■ Directions: In the entries below, find the line with "ring mcp: (105, 145)" and the line with "ring mcp: (165, 148)". Repeat exactly everything between them, those two lines included, but not the pictures.

■ Data supplied:
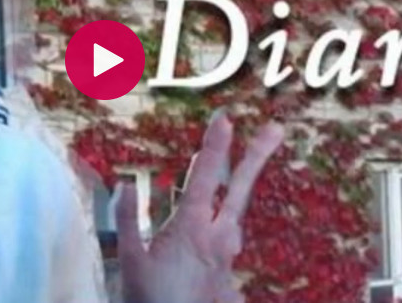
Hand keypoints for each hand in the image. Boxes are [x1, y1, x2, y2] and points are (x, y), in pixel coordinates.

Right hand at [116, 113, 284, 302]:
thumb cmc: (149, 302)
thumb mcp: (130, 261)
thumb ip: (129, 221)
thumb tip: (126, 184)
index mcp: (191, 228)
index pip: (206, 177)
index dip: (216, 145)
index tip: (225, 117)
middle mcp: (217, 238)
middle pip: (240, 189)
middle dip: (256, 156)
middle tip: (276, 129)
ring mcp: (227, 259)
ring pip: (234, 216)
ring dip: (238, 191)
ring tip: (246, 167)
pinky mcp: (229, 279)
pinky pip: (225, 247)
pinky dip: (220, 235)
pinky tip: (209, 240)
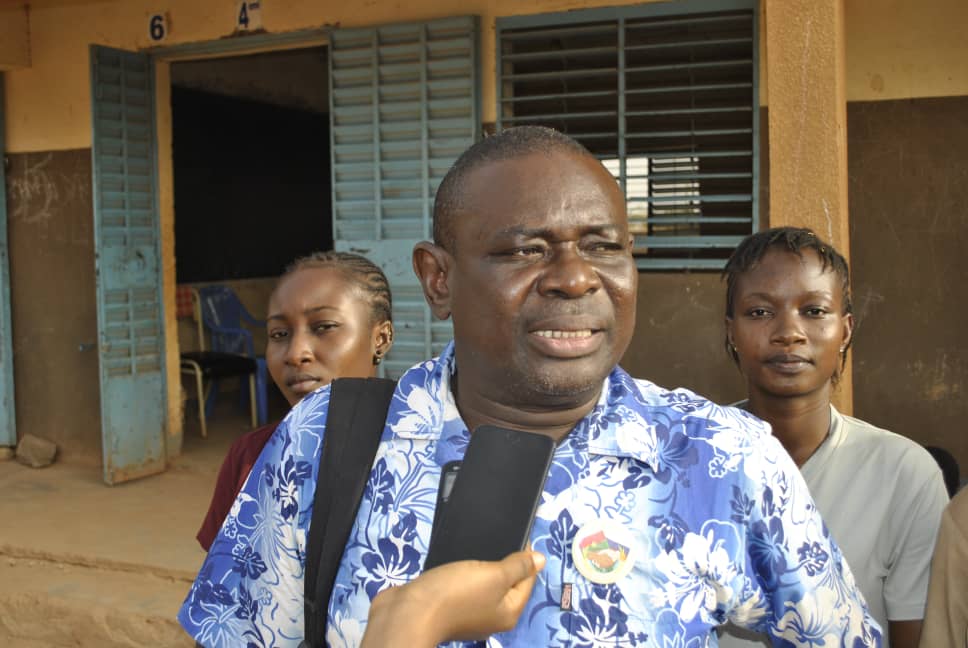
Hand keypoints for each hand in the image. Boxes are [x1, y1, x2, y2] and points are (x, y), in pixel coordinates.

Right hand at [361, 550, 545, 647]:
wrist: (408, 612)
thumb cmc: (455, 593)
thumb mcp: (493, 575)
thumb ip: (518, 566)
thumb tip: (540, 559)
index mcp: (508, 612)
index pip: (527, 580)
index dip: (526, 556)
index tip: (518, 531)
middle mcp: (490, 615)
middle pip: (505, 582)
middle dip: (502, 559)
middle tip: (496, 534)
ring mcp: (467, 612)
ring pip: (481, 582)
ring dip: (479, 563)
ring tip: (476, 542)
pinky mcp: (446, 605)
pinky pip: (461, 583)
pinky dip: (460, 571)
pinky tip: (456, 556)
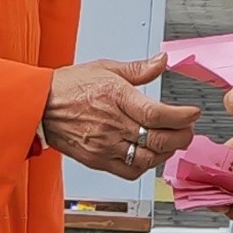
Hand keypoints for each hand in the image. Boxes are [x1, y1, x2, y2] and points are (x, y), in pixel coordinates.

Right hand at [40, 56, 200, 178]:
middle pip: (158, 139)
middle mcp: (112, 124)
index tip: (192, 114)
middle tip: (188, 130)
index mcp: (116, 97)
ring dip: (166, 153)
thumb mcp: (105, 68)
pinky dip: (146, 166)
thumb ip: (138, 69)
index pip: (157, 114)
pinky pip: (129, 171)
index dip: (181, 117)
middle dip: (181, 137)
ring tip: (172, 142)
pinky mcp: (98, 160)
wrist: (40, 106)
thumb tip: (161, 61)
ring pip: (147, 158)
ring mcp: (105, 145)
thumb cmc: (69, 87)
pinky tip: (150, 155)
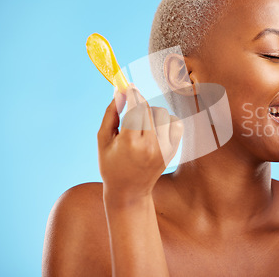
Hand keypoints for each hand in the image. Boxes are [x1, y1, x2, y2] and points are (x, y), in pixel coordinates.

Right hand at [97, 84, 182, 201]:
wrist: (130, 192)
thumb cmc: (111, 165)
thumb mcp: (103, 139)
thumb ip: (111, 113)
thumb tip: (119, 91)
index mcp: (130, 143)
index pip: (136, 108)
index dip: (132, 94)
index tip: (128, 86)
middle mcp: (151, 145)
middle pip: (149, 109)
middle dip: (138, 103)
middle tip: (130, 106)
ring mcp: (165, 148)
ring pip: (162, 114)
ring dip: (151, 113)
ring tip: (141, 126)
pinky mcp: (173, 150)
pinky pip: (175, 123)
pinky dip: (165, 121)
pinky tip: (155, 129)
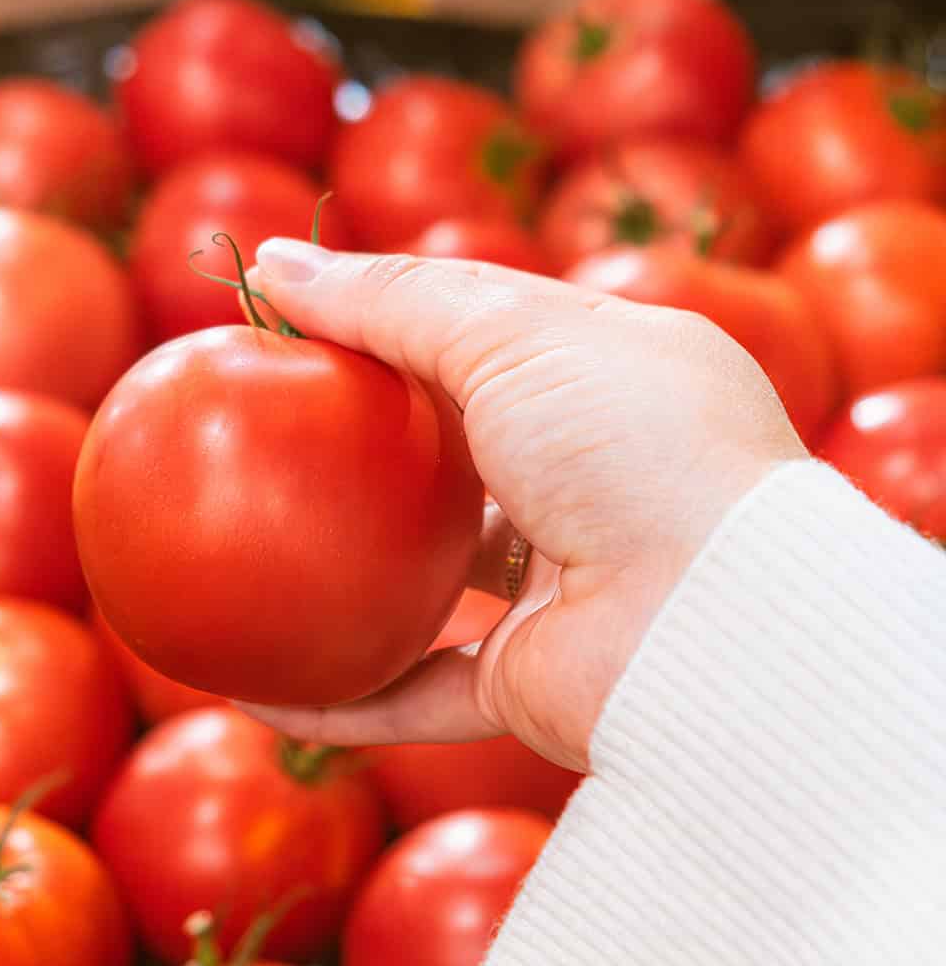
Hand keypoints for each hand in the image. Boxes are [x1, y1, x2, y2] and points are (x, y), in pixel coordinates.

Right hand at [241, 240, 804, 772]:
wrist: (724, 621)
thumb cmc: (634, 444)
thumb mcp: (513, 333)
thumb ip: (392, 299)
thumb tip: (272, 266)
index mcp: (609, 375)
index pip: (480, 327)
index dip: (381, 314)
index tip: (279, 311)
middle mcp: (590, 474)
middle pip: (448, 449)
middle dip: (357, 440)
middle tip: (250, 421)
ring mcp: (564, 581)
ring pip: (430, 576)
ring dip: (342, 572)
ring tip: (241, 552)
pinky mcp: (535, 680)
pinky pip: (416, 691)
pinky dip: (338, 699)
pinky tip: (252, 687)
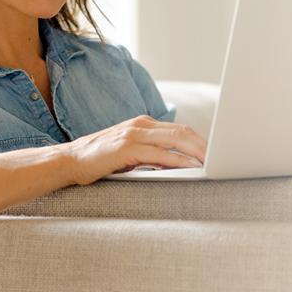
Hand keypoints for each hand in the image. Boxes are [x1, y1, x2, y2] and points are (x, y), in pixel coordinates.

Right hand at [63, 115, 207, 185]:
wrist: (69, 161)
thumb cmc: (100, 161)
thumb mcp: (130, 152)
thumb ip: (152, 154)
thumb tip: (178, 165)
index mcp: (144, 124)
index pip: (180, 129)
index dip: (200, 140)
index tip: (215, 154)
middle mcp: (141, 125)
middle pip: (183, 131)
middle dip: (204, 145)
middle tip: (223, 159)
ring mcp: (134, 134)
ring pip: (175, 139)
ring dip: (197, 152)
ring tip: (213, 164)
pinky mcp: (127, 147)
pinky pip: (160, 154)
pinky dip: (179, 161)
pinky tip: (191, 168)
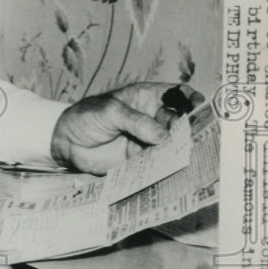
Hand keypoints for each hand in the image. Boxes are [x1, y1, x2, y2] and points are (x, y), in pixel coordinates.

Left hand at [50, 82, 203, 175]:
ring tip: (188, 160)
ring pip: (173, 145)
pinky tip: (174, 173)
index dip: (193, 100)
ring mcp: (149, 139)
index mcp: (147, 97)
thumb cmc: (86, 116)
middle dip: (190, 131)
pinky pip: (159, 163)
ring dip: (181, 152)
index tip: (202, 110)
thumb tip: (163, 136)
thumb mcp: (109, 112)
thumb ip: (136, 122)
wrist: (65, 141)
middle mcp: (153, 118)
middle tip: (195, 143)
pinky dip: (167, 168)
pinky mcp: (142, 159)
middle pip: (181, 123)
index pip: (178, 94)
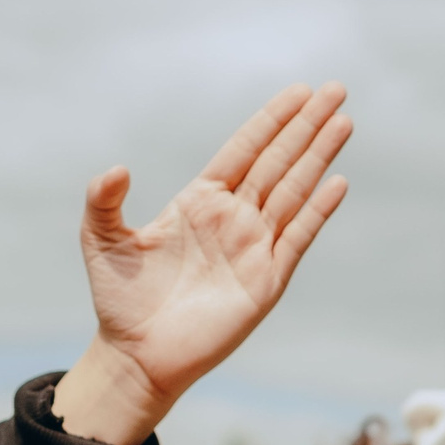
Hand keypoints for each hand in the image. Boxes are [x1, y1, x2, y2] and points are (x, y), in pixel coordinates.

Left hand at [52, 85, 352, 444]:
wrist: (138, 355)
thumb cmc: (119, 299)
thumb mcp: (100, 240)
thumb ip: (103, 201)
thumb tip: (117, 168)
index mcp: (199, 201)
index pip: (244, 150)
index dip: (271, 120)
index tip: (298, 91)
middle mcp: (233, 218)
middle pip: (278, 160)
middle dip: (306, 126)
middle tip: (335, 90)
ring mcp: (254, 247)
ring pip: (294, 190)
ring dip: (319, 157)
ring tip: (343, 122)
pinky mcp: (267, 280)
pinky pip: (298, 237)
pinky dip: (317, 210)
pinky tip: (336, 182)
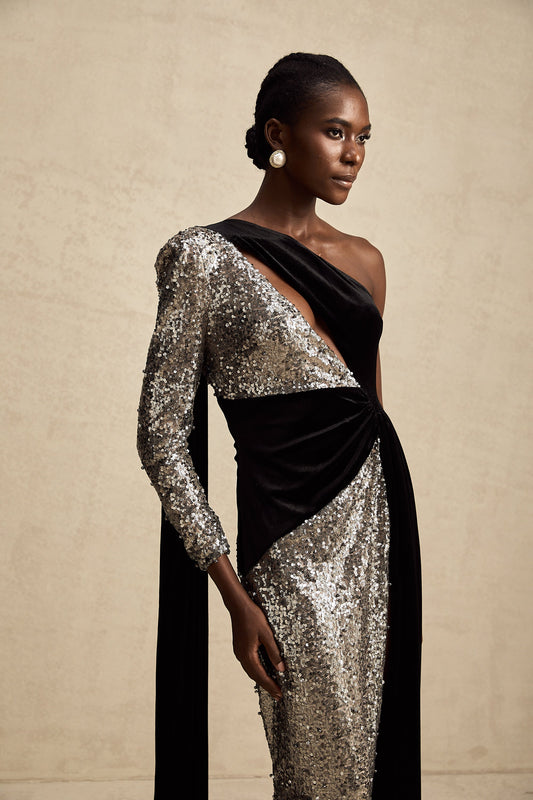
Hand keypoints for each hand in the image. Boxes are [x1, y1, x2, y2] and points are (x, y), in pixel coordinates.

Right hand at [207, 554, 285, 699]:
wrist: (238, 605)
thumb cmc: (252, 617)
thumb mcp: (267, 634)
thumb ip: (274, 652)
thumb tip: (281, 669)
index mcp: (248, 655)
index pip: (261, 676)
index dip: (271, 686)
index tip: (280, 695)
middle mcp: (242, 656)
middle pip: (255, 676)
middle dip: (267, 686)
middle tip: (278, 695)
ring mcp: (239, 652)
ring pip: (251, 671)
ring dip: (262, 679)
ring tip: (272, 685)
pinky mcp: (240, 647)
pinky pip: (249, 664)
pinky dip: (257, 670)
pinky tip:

■ Response:
ring mcp: (105, 145)
thumb cmc: (69, 87)
pinky tip: (150, 155)
Hand keypoints for each hand in the image. Boxes are [x1, y1, x2, y2] and points are (x, y), in pixel coordinates.

Right hand at [97, 84, 182, 201]:
wrist: (130, 192)
thumb cmc: (111, 165)
thumb mcp: (103, 139)
thumb ip: (111, 113)
thumb tip: (119, 91)
index mcp: (130, 143)
index pip: (136, 108)
index dip: (132, 94)
index tip: (128, 86)
middle mcp: (151, 145)
middle pip: (149, 109)
middle dip: (138, 103)
middle tip: (130, 106)
ring mcp: (165, 148)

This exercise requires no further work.